Review From User :
Ali Smith's introduction to this edition very effectively renders any comment from me superfluous, since Smith seems to be coming from a perspective by my side and is much more eloquent and insightful than I could hope to be. As she points out, Carrington's vision of nuclear winter is entirely swap-outable for the in-progress fossil-fuel-induced climate catastrophe. Her comments on feminist themes in the book, including attitudes towards older women, were similarly on point. My urging fellow youngish whitefolks to value and respect the genius and (often subjugated) knowledge of elders will be less helpful than urging them to read this book. Read it!
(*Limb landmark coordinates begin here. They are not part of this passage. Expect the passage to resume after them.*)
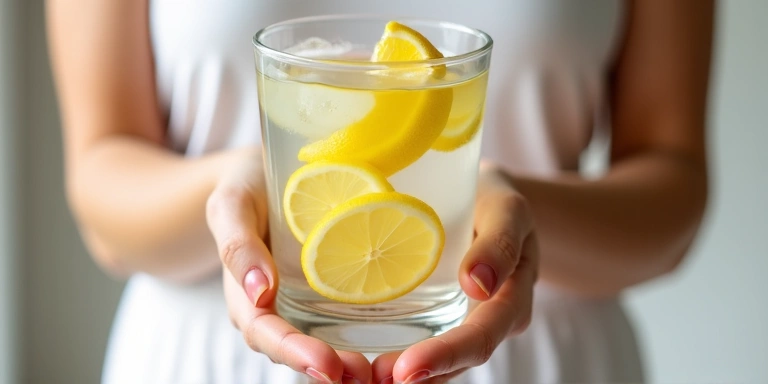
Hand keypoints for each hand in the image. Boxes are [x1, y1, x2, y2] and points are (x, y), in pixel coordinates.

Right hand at [206, 147, 371, 383]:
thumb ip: (237, 242)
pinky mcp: (326, 286)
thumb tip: (258, 291)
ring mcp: (298, 299)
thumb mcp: (232, 203)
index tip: (330, 366)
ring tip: (381, 375)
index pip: (266, 333)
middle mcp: (273, 306)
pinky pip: (340, 317)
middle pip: (296, 347)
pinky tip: (396, 342)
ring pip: (320, 340)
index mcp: (244, 294)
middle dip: (327, 369)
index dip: (296, 353)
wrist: (261, 169)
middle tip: (366, 378)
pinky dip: (362, 335)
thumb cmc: (244, 184)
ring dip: (346, 363)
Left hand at [371, 162, 539, 383]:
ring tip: (364, 378)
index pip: (481, 336)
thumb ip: (500, 242)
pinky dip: (399, 355)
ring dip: (407, 377)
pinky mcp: (442, 314)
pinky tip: (365, 361)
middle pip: (458, 360)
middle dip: (420, 376)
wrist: (484, 194)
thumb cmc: (494, 198)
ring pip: (441, 362)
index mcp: (513, 298)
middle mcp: (491, 320)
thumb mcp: (506, 208)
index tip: (407, 368)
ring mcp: (465, 320)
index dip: (446, 355)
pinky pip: (424, 341)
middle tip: (373, 379)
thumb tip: (477, 285)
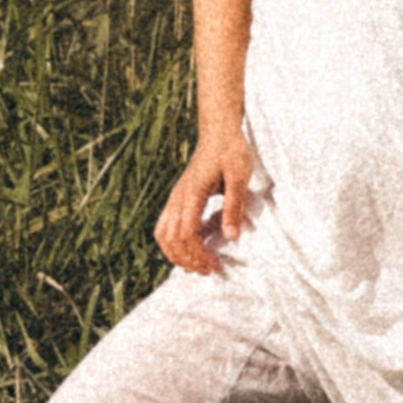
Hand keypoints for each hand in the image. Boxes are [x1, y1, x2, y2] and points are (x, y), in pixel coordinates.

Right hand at [154, 126, 260, 275]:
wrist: (218, 132)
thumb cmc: (231, 151)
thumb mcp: (239, 176)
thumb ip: (234, 206)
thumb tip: (232, 238)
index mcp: (192, 194)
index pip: (185, 234)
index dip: (197, 255)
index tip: (215, 265)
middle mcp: (178, 198)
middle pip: (170, 239)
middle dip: (187, 259)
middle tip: (209, 269)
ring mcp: (175, 198)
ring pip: (162, 234)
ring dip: (177, 254)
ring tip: (198, 264)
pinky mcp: (177, 199)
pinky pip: (165, 226)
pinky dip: (173, 243)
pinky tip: (191, 249)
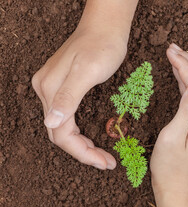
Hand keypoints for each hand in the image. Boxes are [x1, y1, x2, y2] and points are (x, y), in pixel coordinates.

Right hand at [31, 0, 137, 169]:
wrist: (105, 27)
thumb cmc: (102, 46)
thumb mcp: (88, 71)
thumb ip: (68, 96)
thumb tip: (51, 123)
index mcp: (50, 89)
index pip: (61, 133)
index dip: (82, 152)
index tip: (104, 163)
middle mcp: (46, 91)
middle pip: (60, 134)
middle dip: (83, 152)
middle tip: (106, 163)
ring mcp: (52, 89)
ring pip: (63, 128)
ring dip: (81, 145)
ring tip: (102, 156)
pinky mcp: (63, 87)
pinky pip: (67, 118)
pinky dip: (79, 133)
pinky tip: (90, 139)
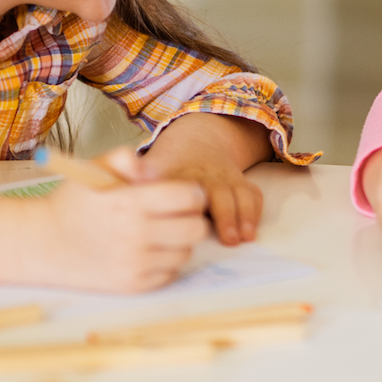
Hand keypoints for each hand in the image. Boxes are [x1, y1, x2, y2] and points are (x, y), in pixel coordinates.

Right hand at [33, 173, 208, 292]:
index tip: (182, 194)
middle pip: (196, 229)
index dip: (191, 193)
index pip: (189, 198)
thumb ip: (126, 159)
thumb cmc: (74, 202)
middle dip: (191, 218)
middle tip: (176, 214)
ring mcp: (135, 263)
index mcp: (129, 202)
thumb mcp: (94, 168)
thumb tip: (154, 173)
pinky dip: (165, 262)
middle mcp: (135, 235)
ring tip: (158, 232)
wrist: (44, 243)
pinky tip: (146, 250)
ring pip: (186, 252)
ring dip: (178, 241)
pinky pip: (170, 273)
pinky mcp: (133, 284)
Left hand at [129, 114, 275, 244]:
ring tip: (243, 237)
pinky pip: (252, 193)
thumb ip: (127, 173)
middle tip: (227, 239)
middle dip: (225, 215)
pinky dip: (254, 210)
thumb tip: (129, 187)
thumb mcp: (142, 168)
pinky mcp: (238, 182)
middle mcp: (205, 175)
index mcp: (178, 172)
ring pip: (239, 193)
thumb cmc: (161, 168)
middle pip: (218, 192)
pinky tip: (251, 230)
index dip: (190, 205)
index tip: (193, 224)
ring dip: (243, 216)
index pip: (184, 188)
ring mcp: (224, 178)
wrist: (196, 142)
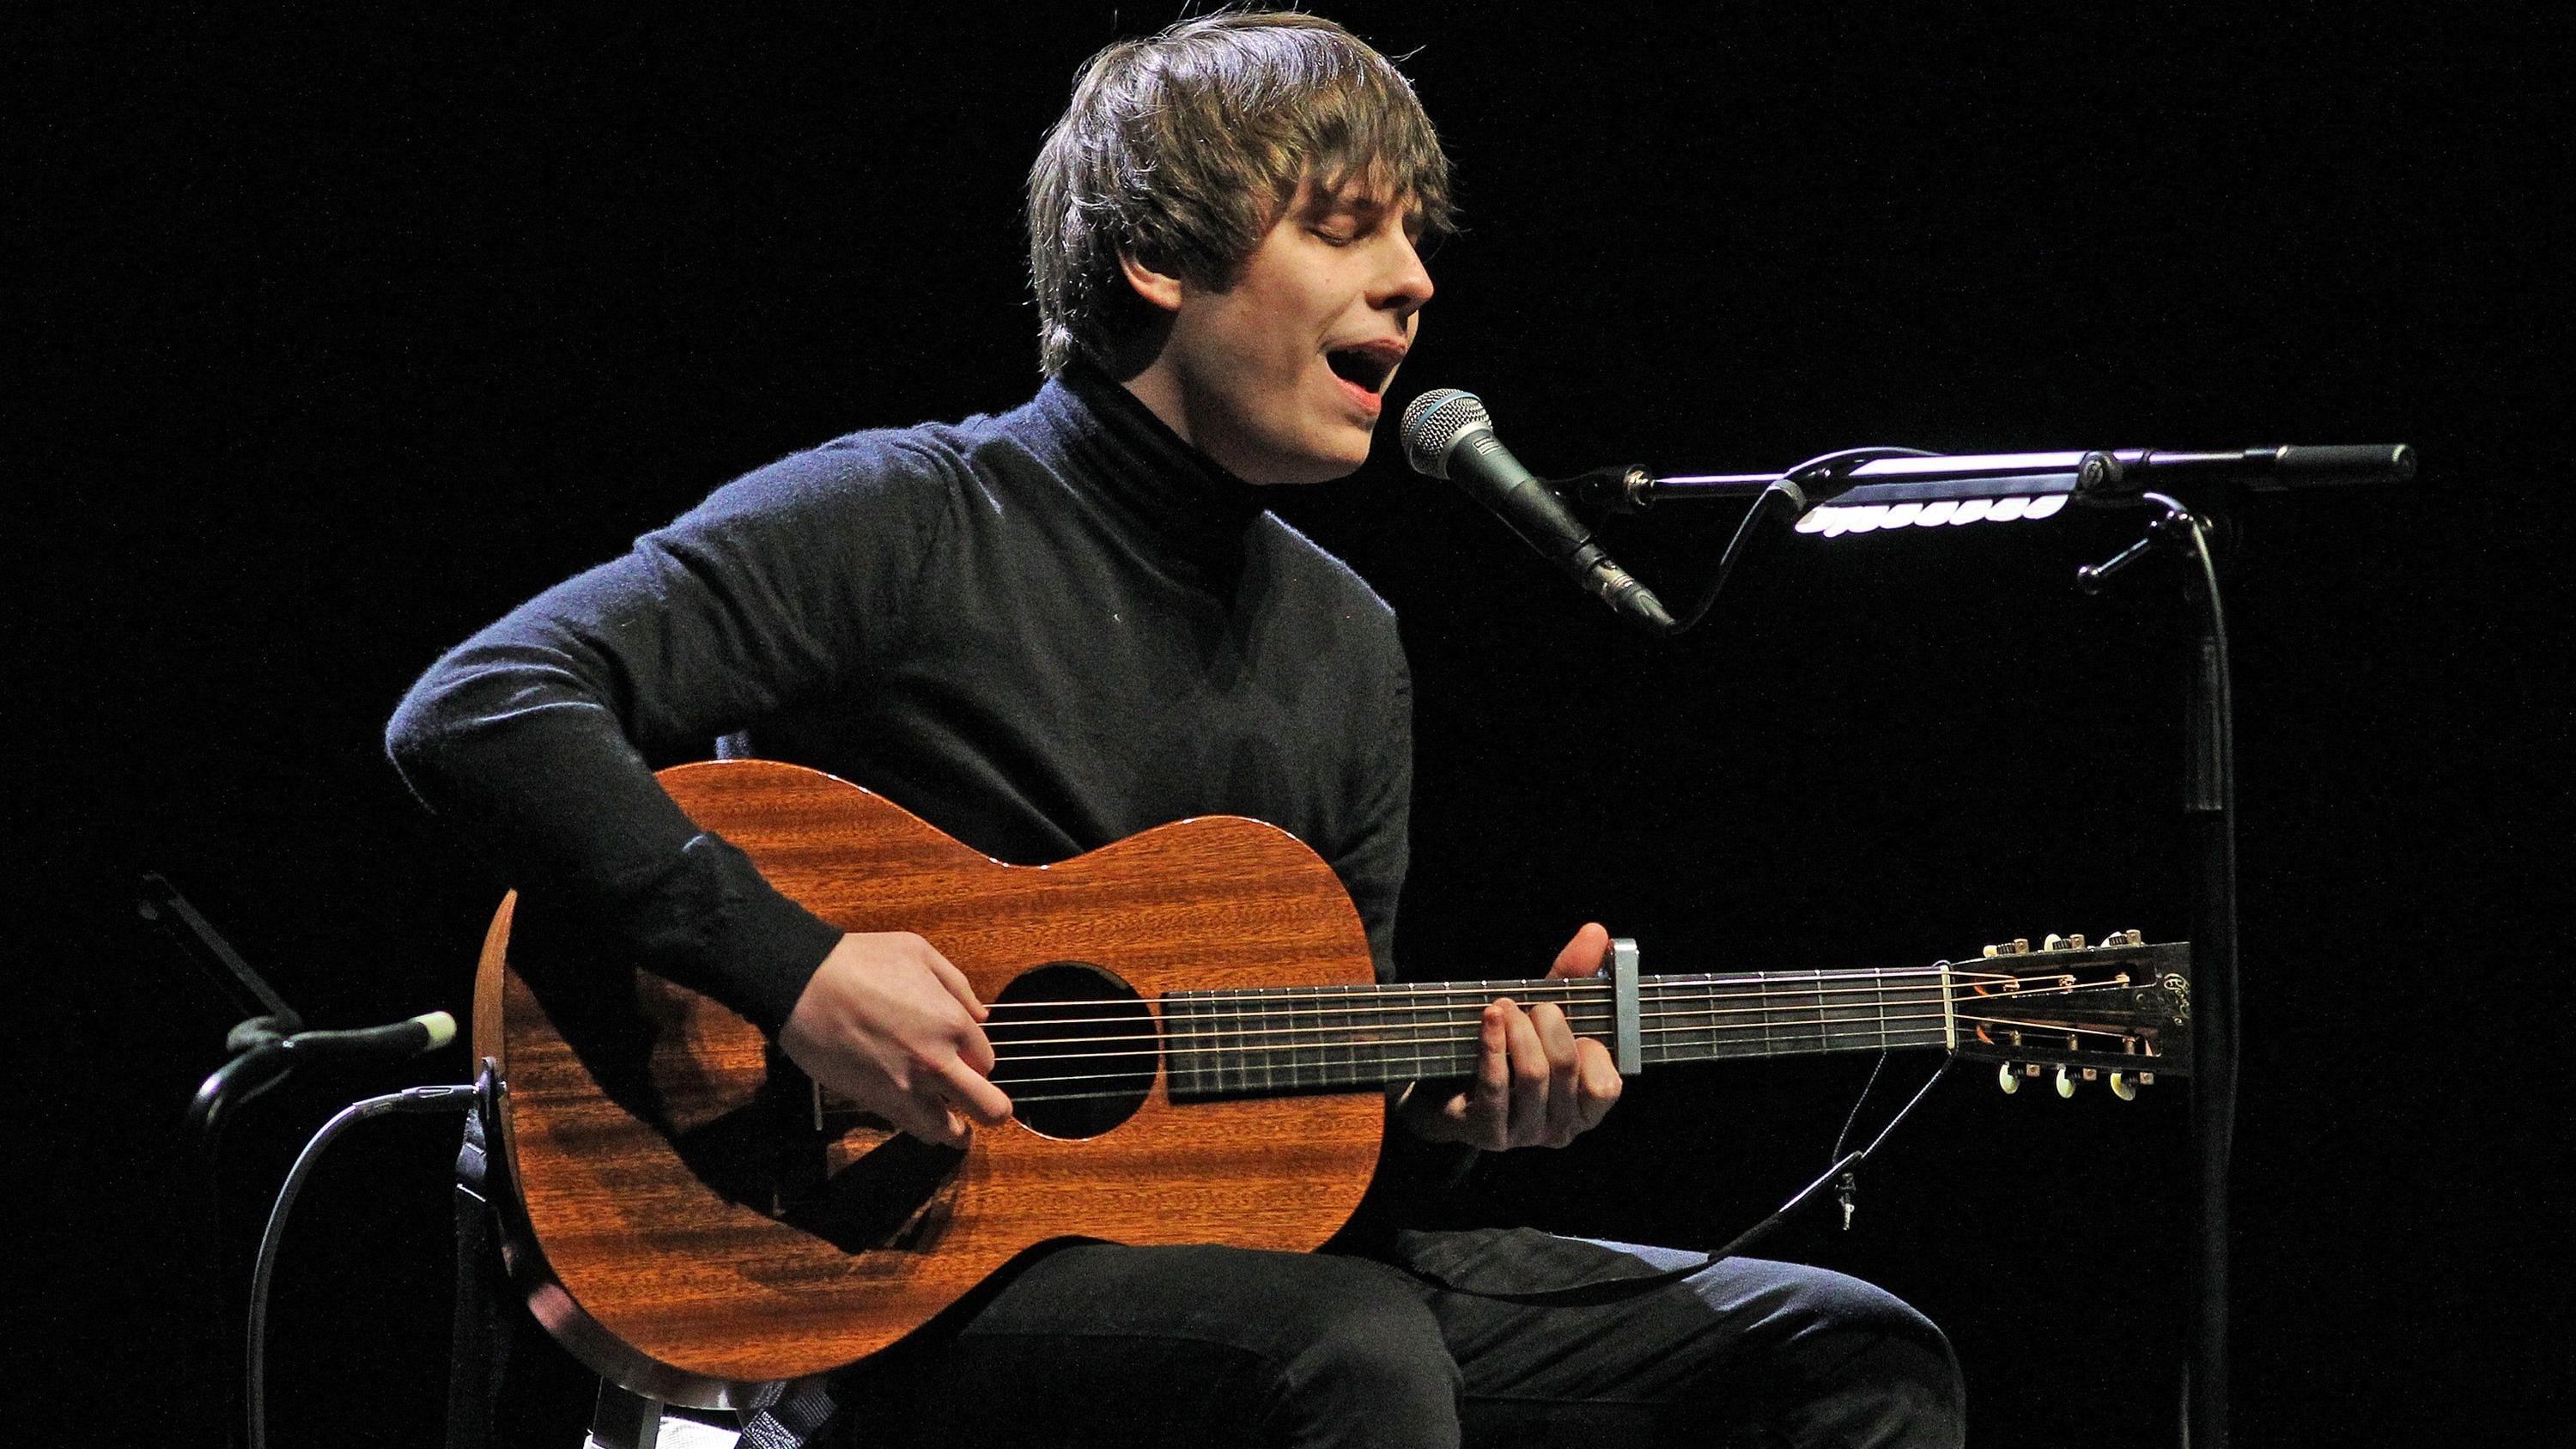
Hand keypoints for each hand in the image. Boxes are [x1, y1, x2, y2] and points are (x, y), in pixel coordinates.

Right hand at [778, 932, 1012, 1146]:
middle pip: (988, 1108)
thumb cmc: (858, 961)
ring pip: (949, 1132)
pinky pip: (911, 1129)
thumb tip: (981, 1015)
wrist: (802, 984)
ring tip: (957, 1126)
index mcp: (953, 1023)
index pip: (987, 1061)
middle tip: (989, 1110)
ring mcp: (906, 1088)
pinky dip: (922, 1128)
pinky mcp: (875, 1103)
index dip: (977, 1061)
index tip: (966, 1059)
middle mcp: (938, 1062)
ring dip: (957, 1129)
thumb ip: (958, 985)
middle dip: (994, 1110)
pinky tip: (922, 1119)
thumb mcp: (919, 952)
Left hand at [1397, 922, 1623, 1149]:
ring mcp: (1524, 1134)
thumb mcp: (1543, 1014)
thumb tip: (1596, 932)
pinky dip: (1493, 1046)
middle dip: (1550, 1025)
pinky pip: (1496, 1086)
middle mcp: (1560, 1129)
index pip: (1606, 1086)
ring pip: (1534, 1076)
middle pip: (1566, 1068)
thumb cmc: (1509, 1050)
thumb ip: (1573, 977)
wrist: (1443, 1089)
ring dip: (1518, 1031)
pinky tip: (1489, 1019)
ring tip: (1503, 1006)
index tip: (1571, 1020)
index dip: (1593, 1050)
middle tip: (1535, 1005)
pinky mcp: (1488, 1133)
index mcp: (1583, 1107)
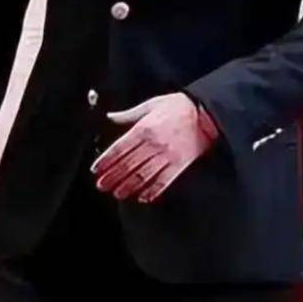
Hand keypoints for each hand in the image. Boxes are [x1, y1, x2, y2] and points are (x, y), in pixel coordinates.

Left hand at [91, 93, 217, 202]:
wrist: (206, 113)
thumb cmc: (178, 106)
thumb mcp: (152, 104)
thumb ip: (129, 114)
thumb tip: (110, 116)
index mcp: (144, 128)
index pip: (119, 148)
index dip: (106, 160)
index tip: (96, 170)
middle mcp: (154, 144)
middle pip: (128, 164)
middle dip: (113, 176)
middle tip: (102, 186)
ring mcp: (167, 156)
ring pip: (143, 175)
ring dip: (128, 186)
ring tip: (117, 193)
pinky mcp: (180, 164)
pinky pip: (163, 181)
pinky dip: (152, 191)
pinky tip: (143, 197)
If at times I felt the splendidly unconventional narrative, a spectacular hybrid of fairytale quest, apocalyptic mysticism-themed mystery (kind of a la Umberto Eco), and satirical fable, made no sense, I also felt that this was intentional, although occasionally I had a feeling that some privately intelligible symbolism was at work in collaboration with my own expansive ignorance. According to some participants in this discussion, all sorts of interesting things are going on structually and thematically that I only caught snatches of. Nonetheless, I had a feeling of bracing refreshment, as if the rug I was sitting on with my book and blanket had suddenly decided to fly out of the window and give me a tour of an enchanted land.
There are some issues. The 'Negress' Christabel Burns has an impressive role, revealing secret and spiritual knowledge. This inevitably reminded me of the Hollywood 'magic Negro' trope, since she seems to have no back story and unlike the other characters, no vulnerabilities, preferences or emotional ties. I was distressed by the narrative's victimisation of a trans woman and her misgendering, although I noticed that the deadnaming applied to her was partially reversed, hinting at a trajectory towards trans acceptance (I have to hope so anyway, since the 70s was a pretty dodgy decade for cis feminist attitudes to trans* issues)
I found this an easy read despite the ornate language and elaborate, frenetic creativity especially on the part of Marian's friend Carmella. It's really delightful to read something that so joyously and hilariously challenges attitudes to mental health. Carrington here makes unmistakable what is so often misunderstood in surrealism: the stimulus to see, hear, feel, more clearly and more deeply, to see beyond the myths and other illusions of conventional socialisation and the deadening of the senses enforced by a narrowed and narrowing culture, by recognising the absurdity, the surreality of what goes on in our lives every day.
Oh and I love that Marian doesn't eat meat (and is persecuted for it institutionally) and is friendly with animals. Cat lovers will appreciate this one = )
Leonora Carrington, the distinguished British-born Surrealist painter is also a writer of extraordinary imagination and charm. Exact Change launched a program of reprinting her fiction with what is perhaps her best loved book.
The Hearing Trumpet is the story of 92-year-old Marian Leatherby, who is given the gift of a hearing trumpet only to discover that what her family is saying is that she is to be committed to an institution. But this is an institution where the buildings are shaped like birthday cakes and igloos, where the Winking Abbess and the Queen Bee reign, and where the gateway to the underworld is open. It is also the scene of a mysterious murder.
Occult twin to Alice in Wonderland, The Hearing Trumpet is a classic of fantastic literature that has been translated and celebrated throughout the world.